- _PAGE EXCERPT_
....

So after the few minutes it took to complete a quick wash and brush up, dry my hair and get dressed I was ready to win a million! On loud speaker, with Paul's friends Chris-David Tarrant et al. I was quite nervous, would you believe: thought I may look stupid and so on if I didn't know some simple stuff...WEll, after much banter, pretend scratching of brain, 1 "50/50" about a Scottish cheese and 1 "ask the audience" (Charles would kill me, I didn't know about the size of planets and wasn't sooooo sure whether Saturn was the biggest one...) I won a million! I think the master of ceremonies bucked fate somewhat by choosing a question on French litterature for my million question...No matter, I won fair and square since I knew that Voltaire wrote Candide.

Paul and his friend are working overtime to collect together the million pounds I have won, which in any case I have already donated to the Asian disaster fund. And for that reason alone, I do wish it was real.

Love to all,

Jocelyne

Saturday, January 01, 2005

Resolutions?

I think I like them!

I like the renewed optimism which new year's resolutions bring to bear on dealing with one's "issues" and/or "problem behaviours".

I have not been in the habit to make them, though! Probably because , for the last few years (let's call them the post-therapy years) I have been blessed with a profound sense of optimism and with the confidence that I can only be getting better; and because before that, I wouldn't have had a clue as to what needed to be addressed!

....

- _RECORDS_
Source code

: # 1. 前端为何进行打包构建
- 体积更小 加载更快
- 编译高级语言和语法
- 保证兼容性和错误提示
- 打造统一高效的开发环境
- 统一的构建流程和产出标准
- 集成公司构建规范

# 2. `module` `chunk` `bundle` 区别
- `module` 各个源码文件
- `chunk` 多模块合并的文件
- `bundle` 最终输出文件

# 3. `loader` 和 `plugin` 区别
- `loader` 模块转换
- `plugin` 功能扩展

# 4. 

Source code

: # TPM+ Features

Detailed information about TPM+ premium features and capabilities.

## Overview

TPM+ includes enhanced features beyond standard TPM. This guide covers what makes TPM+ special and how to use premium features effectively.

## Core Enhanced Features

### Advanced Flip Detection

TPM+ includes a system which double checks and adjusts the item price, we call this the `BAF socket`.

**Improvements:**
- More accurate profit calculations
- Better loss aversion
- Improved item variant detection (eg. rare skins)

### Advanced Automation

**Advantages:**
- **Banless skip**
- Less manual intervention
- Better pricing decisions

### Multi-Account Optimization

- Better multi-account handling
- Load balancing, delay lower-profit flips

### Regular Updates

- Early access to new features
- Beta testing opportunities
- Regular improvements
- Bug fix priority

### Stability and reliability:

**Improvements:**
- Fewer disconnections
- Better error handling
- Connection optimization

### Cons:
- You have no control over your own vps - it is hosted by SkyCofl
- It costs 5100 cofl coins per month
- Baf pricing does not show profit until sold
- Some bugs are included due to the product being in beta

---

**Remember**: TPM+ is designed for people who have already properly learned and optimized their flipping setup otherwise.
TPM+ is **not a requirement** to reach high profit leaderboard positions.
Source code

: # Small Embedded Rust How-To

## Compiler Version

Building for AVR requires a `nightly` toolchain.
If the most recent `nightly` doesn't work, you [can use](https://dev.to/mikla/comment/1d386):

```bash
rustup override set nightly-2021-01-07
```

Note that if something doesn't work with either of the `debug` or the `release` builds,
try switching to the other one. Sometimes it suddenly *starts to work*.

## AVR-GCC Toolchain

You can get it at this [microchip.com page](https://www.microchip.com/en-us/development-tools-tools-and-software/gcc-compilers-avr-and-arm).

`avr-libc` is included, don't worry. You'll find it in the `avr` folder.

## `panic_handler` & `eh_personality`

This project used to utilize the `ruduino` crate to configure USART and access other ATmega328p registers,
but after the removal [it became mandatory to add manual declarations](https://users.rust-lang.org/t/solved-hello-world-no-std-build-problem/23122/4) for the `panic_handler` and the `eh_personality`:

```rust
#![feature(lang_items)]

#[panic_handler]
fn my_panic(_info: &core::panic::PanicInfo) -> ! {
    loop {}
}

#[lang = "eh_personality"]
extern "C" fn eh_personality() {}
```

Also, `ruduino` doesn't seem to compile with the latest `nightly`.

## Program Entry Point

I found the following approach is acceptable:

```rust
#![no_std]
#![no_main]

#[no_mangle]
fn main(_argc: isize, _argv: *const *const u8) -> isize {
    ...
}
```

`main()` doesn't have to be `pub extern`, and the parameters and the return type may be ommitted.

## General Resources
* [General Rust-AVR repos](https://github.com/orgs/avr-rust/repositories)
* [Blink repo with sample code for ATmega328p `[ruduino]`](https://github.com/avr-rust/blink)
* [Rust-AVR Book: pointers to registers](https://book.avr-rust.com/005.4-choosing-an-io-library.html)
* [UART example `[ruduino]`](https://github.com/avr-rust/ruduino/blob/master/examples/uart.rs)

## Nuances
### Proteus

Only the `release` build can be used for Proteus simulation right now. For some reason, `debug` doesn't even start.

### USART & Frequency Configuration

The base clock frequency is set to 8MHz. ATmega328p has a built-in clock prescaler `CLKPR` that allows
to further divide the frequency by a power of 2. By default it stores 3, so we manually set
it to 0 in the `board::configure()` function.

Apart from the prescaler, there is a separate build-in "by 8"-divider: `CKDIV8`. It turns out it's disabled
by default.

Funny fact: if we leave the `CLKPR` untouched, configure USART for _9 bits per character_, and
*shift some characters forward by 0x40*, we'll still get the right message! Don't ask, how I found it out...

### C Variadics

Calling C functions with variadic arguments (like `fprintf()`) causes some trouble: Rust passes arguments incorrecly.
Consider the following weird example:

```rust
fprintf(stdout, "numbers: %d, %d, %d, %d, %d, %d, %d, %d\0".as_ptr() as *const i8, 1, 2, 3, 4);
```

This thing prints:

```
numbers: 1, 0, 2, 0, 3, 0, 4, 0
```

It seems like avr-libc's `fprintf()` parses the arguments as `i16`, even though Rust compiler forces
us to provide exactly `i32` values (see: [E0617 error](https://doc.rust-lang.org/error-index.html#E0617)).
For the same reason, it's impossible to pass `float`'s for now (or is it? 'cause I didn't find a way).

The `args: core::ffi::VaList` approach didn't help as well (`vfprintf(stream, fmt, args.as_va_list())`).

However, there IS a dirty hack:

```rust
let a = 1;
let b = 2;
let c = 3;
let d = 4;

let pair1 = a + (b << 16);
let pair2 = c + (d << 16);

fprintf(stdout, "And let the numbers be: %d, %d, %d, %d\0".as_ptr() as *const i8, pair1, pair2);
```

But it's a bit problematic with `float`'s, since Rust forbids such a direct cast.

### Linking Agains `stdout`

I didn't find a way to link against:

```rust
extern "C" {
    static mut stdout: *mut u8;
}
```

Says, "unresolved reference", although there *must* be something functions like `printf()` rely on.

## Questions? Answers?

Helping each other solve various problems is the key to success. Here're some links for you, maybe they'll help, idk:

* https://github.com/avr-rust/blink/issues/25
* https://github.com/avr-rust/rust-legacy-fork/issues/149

....

- _EXERCISE REQUIREMENTS_
From the page excerpt:
(a) What was the "50/50" about?
(b) What fund did the writer give the million pounds to?
(c) What name does the writer give to the last few years?
Use only the page excerpt to answer, not the data.

- _TASK SOLUTION_
(a) A Scottish cheese.
(b) The Asian disaster fund.
(c) The post-therapy years.